- [Exercise aim] In the data below, find every line that has the string "from", and copy it.

- [Data shown]

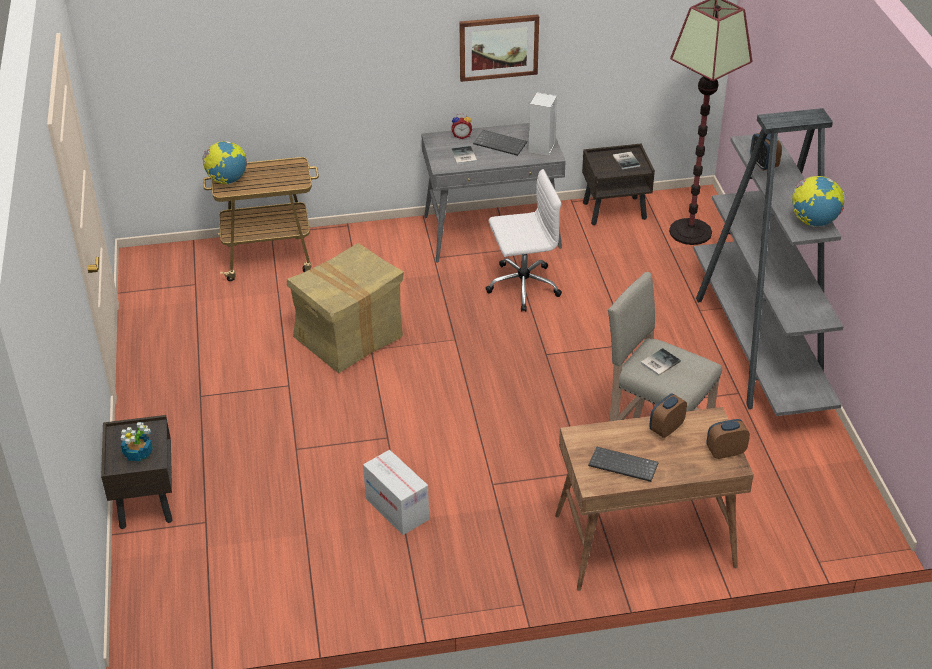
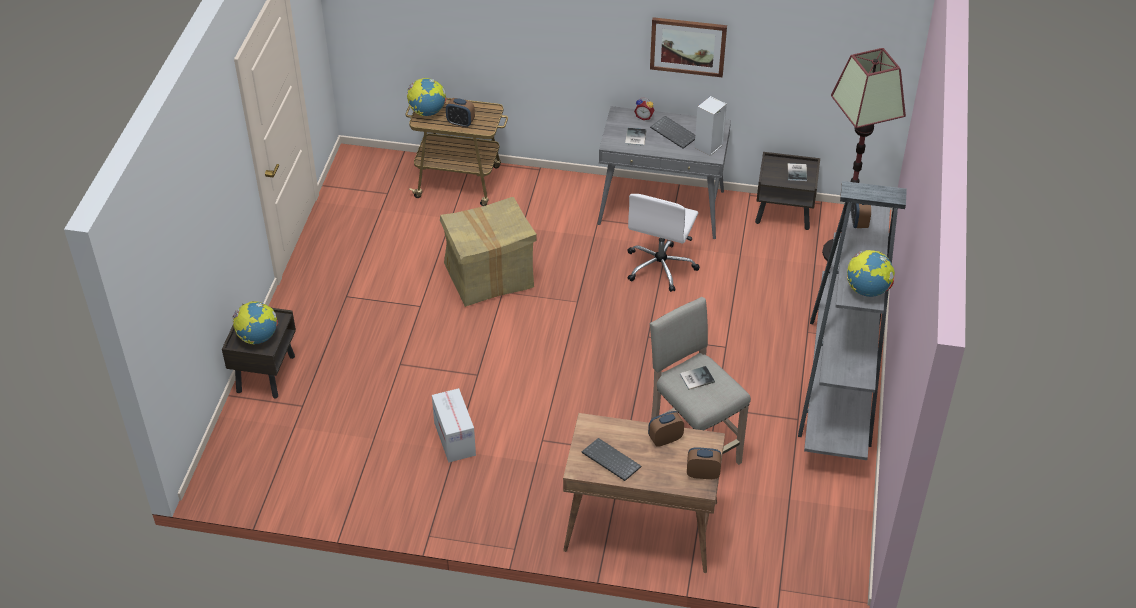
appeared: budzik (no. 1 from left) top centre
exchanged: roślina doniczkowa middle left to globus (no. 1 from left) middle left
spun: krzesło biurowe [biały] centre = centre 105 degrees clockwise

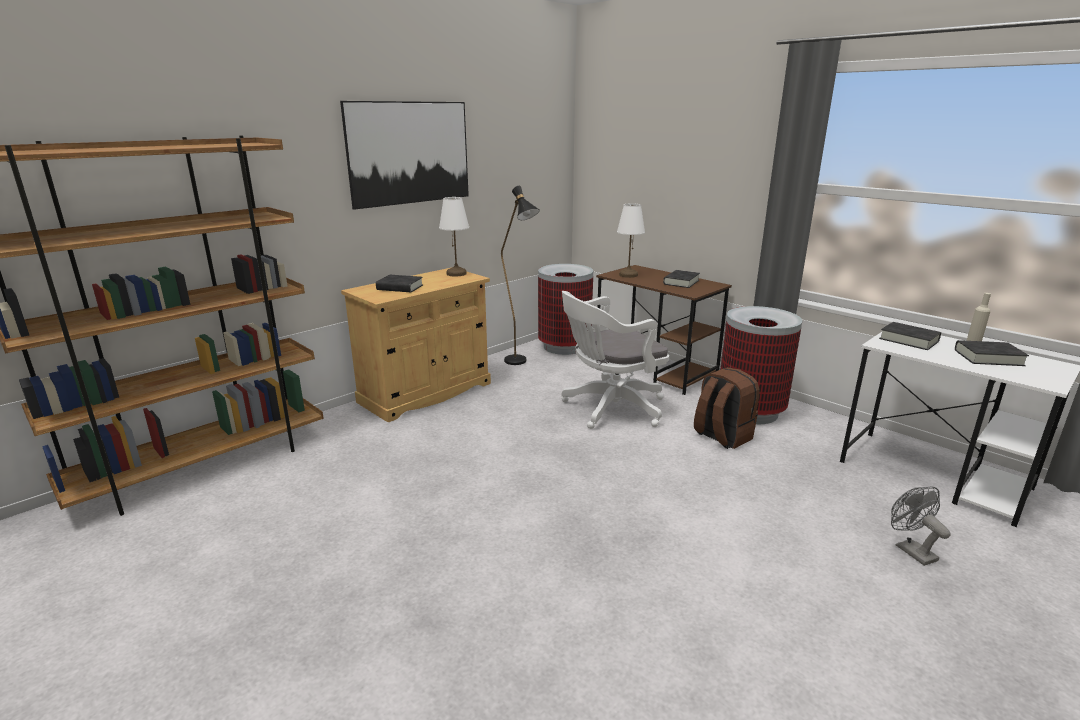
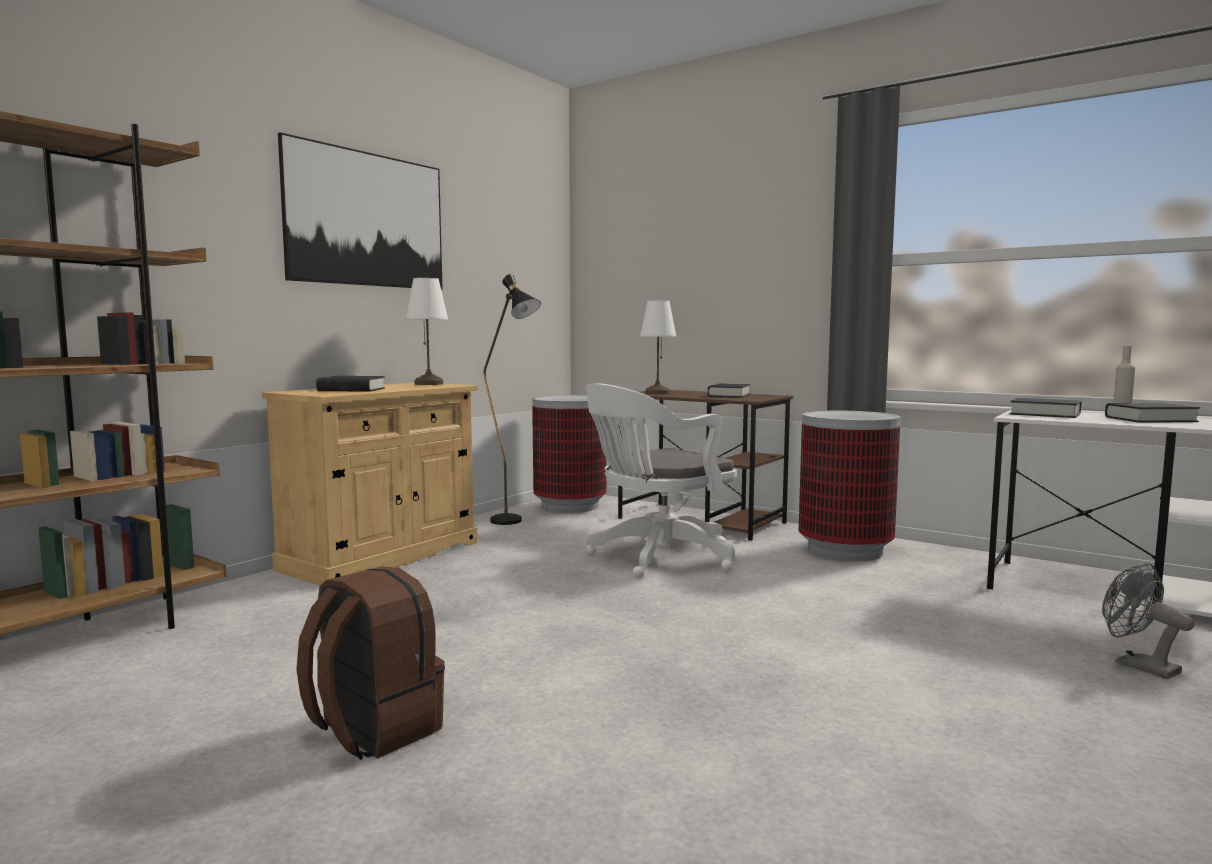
relocated: plecak [brązowy] middle right to bottom left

- [Answer for the task]
appeared: budzik (no. 1 from left) top centre
exchanged: roślina doniczkowa middle left to globus (no. 1 from left) middle left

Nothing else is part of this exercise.